* [What to work on] Each record must be returned exactly, apart from the pictures, which stay out.

..........

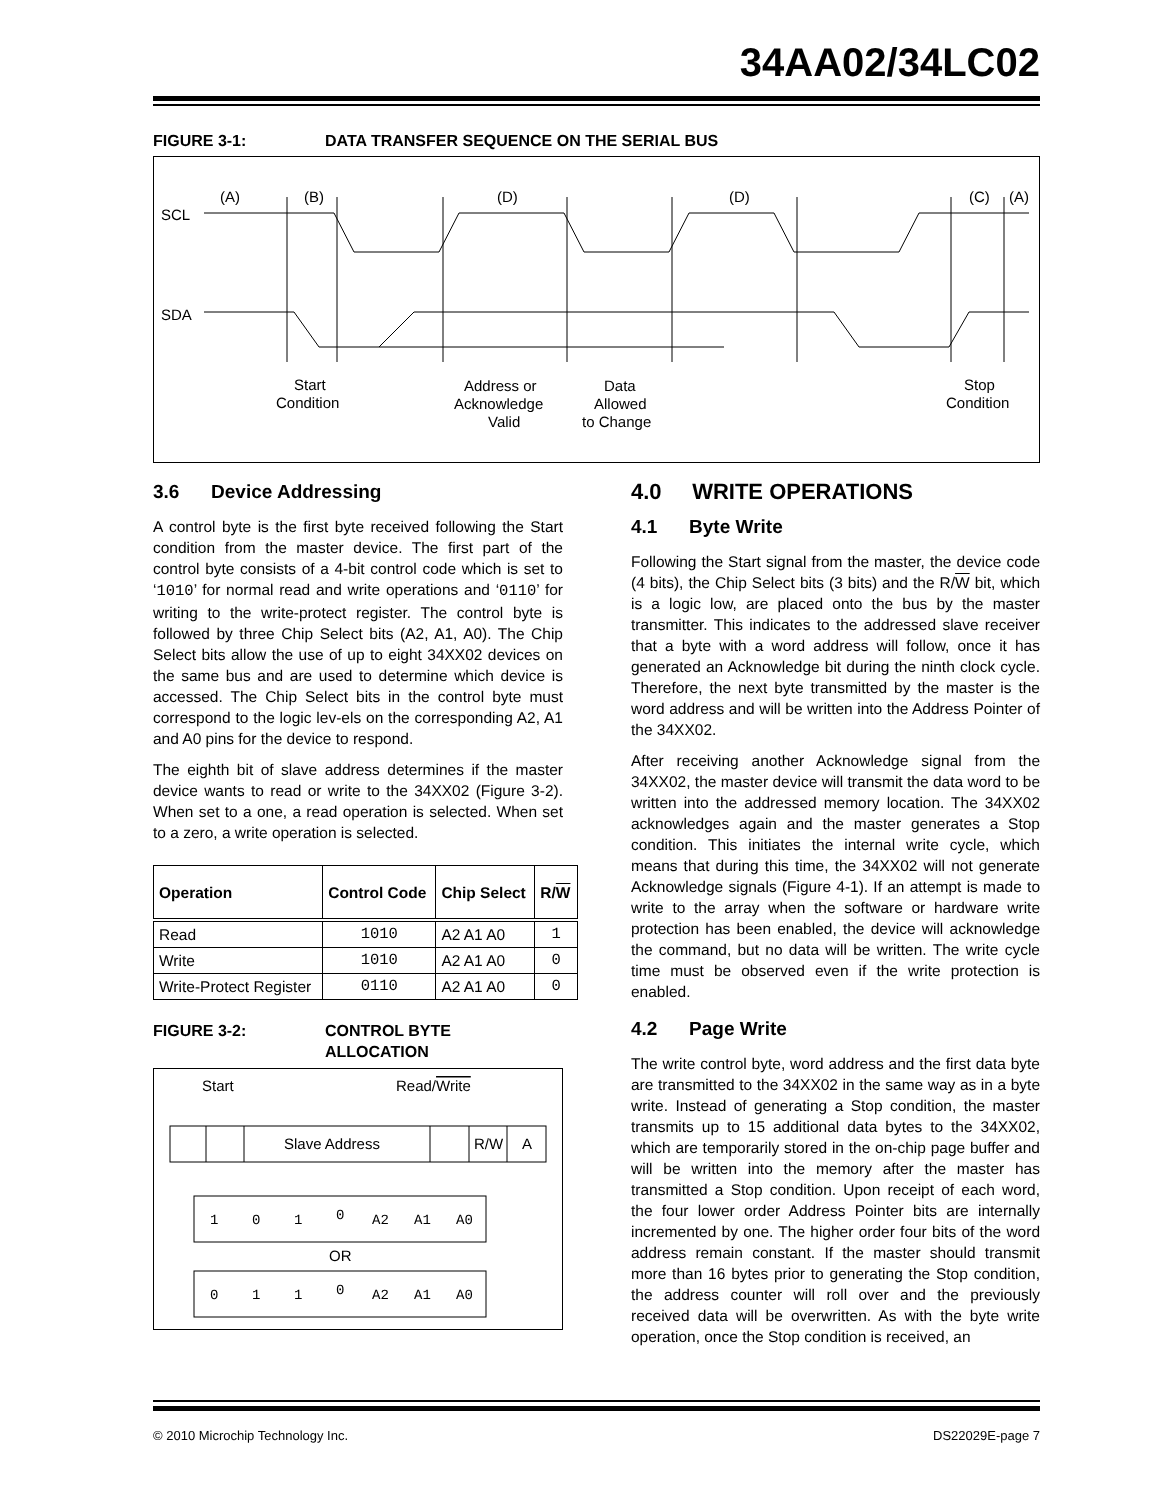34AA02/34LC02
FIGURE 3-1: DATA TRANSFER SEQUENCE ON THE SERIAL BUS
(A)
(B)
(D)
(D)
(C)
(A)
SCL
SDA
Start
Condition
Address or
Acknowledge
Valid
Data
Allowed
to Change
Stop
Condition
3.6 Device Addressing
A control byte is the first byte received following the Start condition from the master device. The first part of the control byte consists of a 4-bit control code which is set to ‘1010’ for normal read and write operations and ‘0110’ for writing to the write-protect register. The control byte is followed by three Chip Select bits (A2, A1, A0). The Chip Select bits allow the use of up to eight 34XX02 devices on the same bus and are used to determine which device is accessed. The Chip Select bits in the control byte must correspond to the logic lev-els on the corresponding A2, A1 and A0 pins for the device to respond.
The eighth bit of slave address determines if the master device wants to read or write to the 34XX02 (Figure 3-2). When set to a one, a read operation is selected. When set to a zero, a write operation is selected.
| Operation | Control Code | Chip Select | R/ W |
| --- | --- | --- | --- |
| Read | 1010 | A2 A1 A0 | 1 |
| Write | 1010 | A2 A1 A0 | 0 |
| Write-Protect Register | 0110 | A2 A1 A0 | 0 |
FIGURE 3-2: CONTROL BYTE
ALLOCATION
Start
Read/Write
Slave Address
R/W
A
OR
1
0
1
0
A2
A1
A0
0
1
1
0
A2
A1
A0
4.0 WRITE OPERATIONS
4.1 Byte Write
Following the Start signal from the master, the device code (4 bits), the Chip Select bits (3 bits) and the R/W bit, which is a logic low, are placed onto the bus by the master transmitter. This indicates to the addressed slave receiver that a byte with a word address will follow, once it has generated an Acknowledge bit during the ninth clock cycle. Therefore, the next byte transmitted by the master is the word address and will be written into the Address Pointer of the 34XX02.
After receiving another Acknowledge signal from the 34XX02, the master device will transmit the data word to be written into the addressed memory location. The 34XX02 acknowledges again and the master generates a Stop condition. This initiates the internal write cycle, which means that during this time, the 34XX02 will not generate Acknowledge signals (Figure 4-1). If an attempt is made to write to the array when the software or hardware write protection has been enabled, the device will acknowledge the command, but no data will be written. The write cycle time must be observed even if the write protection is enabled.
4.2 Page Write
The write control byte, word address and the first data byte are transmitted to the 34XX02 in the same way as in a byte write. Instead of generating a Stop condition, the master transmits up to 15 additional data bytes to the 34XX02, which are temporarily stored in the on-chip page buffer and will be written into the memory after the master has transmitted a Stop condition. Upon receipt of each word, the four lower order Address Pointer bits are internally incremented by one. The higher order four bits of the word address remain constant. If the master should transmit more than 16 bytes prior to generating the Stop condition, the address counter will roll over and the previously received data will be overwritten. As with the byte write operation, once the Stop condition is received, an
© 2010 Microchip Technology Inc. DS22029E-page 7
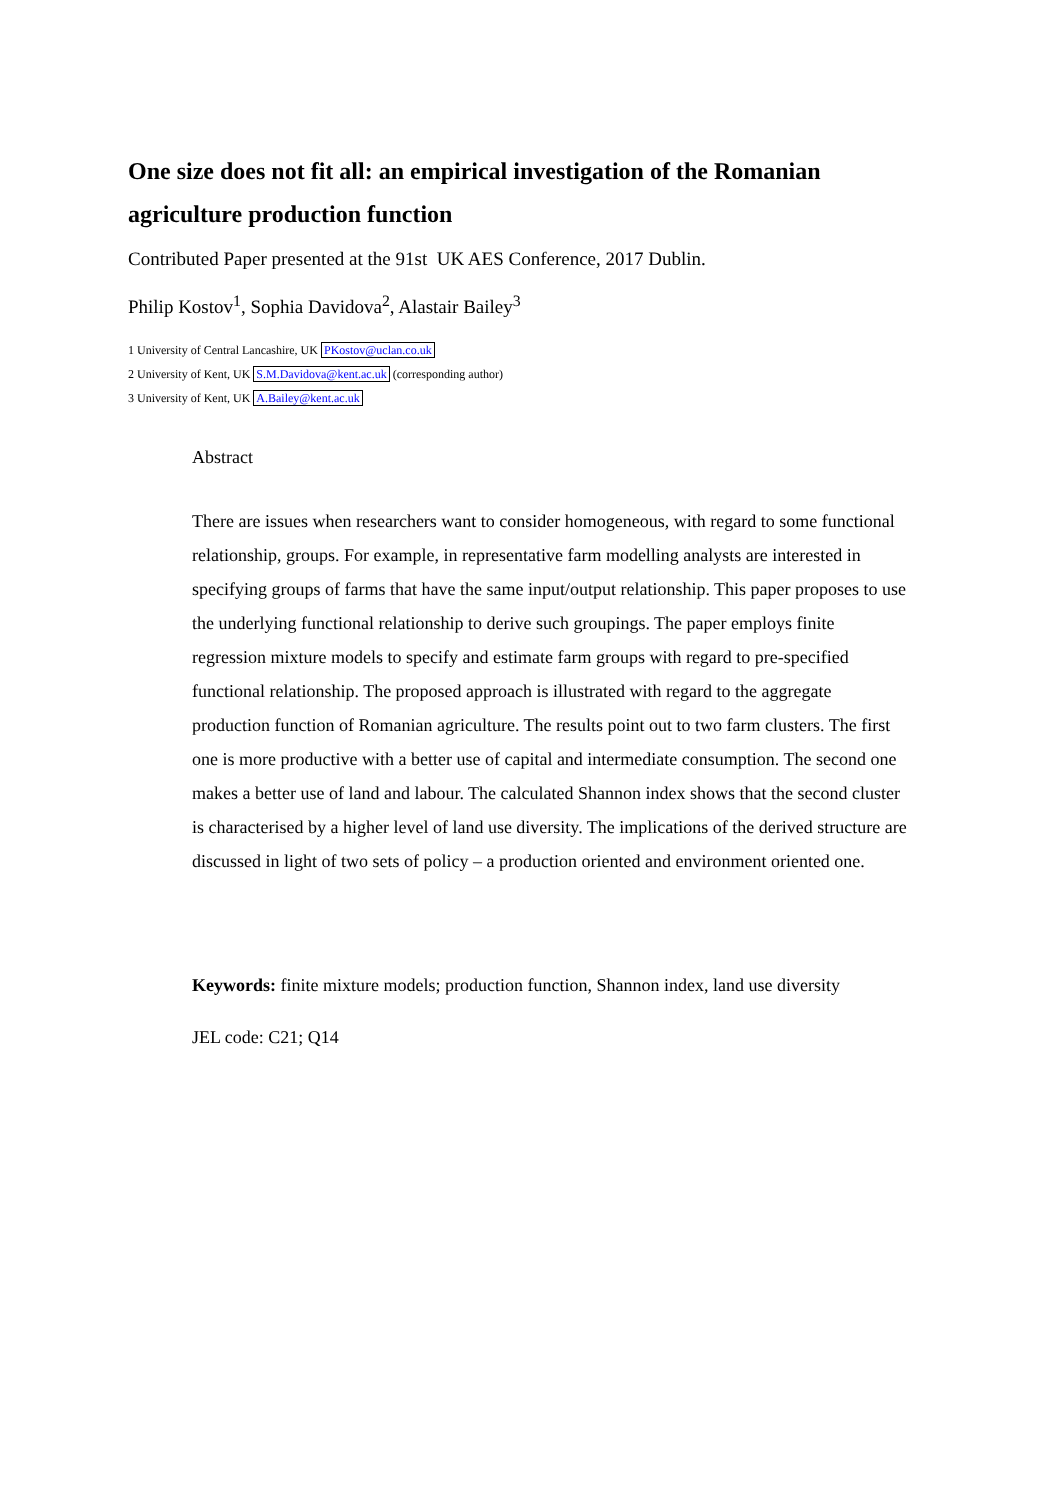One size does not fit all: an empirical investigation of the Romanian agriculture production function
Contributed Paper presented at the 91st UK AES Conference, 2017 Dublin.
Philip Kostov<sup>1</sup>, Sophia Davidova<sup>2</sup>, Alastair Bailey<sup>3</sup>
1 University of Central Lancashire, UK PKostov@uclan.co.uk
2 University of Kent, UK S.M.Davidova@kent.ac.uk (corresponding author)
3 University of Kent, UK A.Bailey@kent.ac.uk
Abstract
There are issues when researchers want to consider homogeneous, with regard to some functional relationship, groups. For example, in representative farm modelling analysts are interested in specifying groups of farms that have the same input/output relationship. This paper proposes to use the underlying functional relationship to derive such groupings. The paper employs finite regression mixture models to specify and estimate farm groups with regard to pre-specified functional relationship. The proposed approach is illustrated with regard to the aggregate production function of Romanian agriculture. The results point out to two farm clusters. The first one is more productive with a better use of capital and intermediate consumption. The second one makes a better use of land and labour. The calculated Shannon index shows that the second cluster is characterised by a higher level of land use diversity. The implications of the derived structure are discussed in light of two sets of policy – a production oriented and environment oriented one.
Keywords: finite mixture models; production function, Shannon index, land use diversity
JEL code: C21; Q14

..........

* [Your response]
34AA02/34LC02
FIGURE 3-1: DATA TRANSFER SEQUENCE ON THE SERIAL BUS
(A)
(B)
(D)
(D)
(C)
(A)
SCL
SDA
Start
Condition
Address or
Acknowledge
Valid
Data
Allowed
to Change
Stop
Condition
3.6 Device Addressing
A control byte is the first byte received following the Start condition from the master device. The first part of the control byte consists of a 4-bit control code which is set to ‘1010’ for normal read and write operations and ‘0110’ for writing to the write-protect register. The control byte is followed by three Chip Select bits (A2, A1, A0). The Chip Select bits allow the use of up to eight 34XX02 devices on the same bus and are used to determine which device is accessed. The Chip Select bits in the control byte must correspond to the logic lev-els on the corresponding A2, A1 and A0 pins for the device to respond.
The eighth bit of slave address determines if the master device wants to read or write to the 34XX02 (Figure 3-2). When set to a one, a read operation is selected. When set to a zero, a write operation is selected.
| Operation | Control Code | Chip Select | R/ W |
| --- | --- | --- | --- |
| Read | 1010 | A2 A1 A0 | 1 |
| Write | 1010 | A2 A1 A0 | 0 |
| Write-Protect Register | 0110 | A2 A1 A0 | 0 |
FIGURE 3-2: CONTROL BYTE
ALLOCATION
Start
Read/Write
Slave Address
R/W
A
OR
1
0
1
0
A2
A1
A0
0
1
1
0
A2
A1
A0
4.0 WRITE OPERATIONS
4.1 Byte Write
Following the Start signal from the master, the device code (4 bits), the Chip Select bits (3 bits) and the R/W bit, which is a logic low, are placed onto the bus by the master transmitter. This indicates to the addressed slave receiver that a byte with a word address will follow, once it has generated an Acknowledge bit during the ninth clock cycle. Therefore, the next byte transmitted by the master is the word address and will be written into the Address Pointer of the 34XX02.
After receiving another Acknowledge signal from the 34XX02, the master device will transmit the data word to be written into the addressed memory location. The 34XX02 acknowledges again and the master generates a Stop condition. This initiates the internal write cycle, which means that during this time, the 34XX02 will not generate Acknowledge signals (Figure 4-1). If an attempt is made to write to the array when the software or hardware write protection has been enabled, the device will acknowledge the command, but no data will be written. The write cycle time must be observed even if the write protection is enabled.
4.2 Page Write
The write control byte, word address and the first data byte are transmitted to the 34XX02 in the same way as in a byte write. Instead of generating a Stop condition, the master transmits up to 15 additional data bytes to the 34XX02, which are temporarily stored in the on-chip page buffer and will be written into the memory after the master has transmitted a Stop condition. Upon receipt of each word, the four lower order Address Pointer bits are internally incremented by one. The higher order four bits of the word address remain constant. If the master should transmit more than 16 bytes prior to generating the Stop condition, the address counter will roll over and the previously received data will be overwritten. As with the byte write operation, once the Stop condition is received, an
© 2010 Microchip Technology Inc. DS22029E-page 7
One size does not fit all: an empirical investigation of the Romanian agriculture production function
Contributed Paper presented at the 91st UK AES Conference, 2017 Dublin.
Philip Kostov<sup>1</sup>, Sophia Davidova<sup>2</sup>, Alastair Bailey<sup>3</sup>
1 University of Central Lancashire, UK PKostov@uclan.co.uk
2 University of Kent, UK S.M.Davidova@kent.ac.uk (corresponding author)
3 University of Kent, UK A.Bailey@kent.ac.uk
Abstract
There are issues when researchers want to consider homogeneous, with regard to some functional relationship, groups. For example, in representative farm modelling analysts are interested in specifying groups of farms that have the same input/output relationship. This paper proposes to use the underlying functional relationship to derive such groupings. The paper employs finite regression mixture models to specify and estimate farm groups with regard to pre-specified functional relationship. The proposed approach is illustrated with regard to the aggregate production function of Romanian agriculture. The results point out to two farm clusters. The first one is more productive with a better use of capital and intermediate consumption. The second one makes a better use of land and labour. The calculated Shannon index shows that the second cluster is characterised by a higher level of land use diversity. The implications of the derived structure are discussed in light of two sets of policy – a production oriented and environment oriented one.
Keywords: finite mixture models; production function, Shannon index, land use diversity
JEL code: C21; Q14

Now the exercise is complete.